RECORDS SUPPLIED
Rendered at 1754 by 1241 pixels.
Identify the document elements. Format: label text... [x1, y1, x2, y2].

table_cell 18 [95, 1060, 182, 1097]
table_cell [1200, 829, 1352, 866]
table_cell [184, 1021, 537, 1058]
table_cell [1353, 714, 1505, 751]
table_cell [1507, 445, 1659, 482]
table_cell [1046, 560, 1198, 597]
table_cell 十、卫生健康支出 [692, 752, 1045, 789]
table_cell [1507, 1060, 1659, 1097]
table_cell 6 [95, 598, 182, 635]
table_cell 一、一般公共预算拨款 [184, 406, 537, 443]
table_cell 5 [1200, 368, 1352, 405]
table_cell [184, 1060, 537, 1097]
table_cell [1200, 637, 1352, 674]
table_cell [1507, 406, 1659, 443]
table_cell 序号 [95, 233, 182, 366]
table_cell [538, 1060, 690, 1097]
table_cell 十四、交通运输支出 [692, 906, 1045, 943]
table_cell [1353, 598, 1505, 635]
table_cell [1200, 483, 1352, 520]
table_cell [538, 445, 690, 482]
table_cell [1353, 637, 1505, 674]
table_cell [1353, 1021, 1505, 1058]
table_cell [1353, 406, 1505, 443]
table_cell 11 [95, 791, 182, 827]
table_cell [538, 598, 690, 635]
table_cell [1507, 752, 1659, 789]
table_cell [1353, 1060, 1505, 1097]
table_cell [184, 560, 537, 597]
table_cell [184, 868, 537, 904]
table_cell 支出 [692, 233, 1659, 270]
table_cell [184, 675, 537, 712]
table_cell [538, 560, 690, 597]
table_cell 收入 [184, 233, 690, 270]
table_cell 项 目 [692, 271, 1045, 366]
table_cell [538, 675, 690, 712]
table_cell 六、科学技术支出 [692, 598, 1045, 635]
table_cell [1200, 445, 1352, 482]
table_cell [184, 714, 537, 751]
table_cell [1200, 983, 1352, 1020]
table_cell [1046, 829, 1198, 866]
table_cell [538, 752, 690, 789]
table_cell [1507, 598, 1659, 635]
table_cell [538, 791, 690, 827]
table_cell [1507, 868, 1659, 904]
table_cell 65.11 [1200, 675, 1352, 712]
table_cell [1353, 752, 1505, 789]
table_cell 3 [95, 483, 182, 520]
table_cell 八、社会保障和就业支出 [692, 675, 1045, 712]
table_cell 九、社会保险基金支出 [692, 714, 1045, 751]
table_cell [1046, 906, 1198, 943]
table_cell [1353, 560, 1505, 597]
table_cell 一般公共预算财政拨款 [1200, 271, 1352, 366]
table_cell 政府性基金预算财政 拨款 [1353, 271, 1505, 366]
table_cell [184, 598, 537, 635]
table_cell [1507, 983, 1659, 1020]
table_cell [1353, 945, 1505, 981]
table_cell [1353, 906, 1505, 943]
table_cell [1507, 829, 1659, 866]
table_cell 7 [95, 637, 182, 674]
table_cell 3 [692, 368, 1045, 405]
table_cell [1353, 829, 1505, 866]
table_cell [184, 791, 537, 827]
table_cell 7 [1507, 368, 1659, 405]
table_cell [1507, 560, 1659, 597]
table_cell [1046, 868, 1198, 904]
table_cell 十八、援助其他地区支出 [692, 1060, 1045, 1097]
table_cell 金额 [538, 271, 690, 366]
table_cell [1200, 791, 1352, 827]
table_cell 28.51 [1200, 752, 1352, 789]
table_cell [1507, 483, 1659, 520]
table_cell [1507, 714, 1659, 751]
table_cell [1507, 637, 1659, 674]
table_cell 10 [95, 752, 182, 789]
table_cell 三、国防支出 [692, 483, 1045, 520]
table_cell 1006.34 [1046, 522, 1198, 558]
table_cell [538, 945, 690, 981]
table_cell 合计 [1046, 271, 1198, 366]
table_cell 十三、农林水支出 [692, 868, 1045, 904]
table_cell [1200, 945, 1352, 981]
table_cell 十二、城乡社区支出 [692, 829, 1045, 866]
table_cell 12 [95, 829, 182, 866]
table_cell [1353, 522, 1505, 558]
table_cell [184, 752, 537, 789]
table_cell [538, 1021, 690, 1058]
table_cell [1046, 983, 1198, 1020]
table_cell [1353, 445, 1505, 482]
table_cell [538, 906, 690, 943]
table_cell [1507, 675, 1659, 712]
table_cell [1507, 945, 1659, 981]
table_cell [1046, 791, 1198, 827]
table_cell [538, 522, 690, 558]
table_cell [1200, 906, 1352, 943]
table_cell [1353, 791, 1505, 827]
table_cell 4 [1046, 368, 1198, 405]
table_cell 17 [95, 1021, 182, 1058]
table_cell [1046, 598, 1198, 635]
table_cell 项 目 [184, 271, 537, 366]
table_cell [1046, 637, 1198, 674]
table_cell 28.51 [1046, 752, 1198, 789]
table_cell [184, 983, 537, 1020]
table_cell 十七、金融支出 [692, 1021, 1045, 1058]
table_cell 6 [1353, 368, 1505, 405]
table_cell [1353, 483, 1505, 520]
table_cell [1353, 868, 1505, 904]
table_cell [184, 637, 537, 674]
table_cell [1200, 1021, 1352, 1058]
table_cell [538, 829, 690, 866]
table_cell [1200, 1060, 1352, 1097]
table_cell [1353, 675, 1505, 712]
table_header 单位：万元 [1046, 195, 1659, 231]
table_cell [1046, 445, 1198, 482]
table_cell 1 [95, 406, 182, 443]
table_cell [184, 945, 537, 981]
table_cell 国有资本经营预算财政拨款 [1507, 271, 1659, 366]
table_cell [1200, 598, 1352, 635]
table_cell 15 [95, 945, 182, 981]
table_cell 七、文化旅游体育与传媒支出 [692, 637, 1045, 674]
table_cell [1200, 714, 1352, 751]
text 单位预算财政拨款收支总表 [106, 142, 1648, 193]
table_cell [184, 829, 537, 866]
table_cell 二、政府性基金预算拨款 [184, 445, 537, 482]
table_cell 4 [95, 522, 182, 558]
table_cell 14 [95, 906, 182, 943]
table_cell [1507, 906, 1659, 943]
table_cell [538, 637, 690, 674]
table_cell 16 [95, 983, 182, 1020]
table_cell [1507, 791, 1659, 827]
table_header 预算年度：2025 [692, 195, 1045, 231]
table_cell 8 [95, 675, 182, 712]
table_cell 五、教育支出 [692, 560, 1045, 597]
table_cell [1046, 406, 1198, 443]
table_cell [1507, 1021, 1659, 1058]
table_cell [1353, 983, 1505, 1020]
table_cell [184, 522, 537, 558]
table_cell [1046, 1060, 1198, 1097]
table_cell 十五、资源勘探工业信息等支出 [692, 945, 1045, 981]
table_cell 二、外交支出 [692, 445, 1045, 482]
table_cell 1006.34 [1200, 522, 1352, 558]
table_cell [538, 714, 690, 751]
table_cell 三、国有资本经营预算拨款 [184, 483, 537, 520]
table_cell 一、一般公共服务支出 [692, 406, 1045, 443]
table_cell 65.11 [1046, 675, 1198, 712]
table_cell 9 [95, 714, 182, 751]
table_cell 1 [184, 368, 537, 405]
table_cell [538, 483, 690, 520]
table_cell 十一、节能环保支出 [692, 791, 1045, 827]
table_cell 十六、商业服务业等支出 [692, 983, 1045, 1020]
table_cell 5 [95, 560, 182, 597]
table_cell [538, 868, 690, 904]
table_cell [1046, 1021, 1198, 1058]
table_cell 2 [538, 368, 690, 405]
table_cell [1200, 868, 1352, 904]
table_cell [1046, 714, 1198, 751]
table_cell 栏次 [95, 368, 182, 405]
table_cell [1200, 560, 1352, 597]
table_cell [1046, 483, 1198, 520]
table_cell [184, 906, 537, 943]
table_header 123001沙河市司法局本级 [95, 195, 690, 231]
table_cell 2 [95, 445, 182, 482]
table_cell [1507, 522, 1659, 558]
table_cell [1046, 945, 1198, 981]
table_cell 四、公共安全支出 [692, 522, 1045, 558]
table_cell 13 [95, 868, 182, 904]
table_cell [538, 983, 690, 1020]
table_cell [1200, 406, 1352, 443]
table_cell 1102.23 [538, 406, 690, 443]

WORK TO COMPLETE
Across the whole listing above, state how many lines contain "text". Only the number is wanted.

EXERCISE OUTPUT
2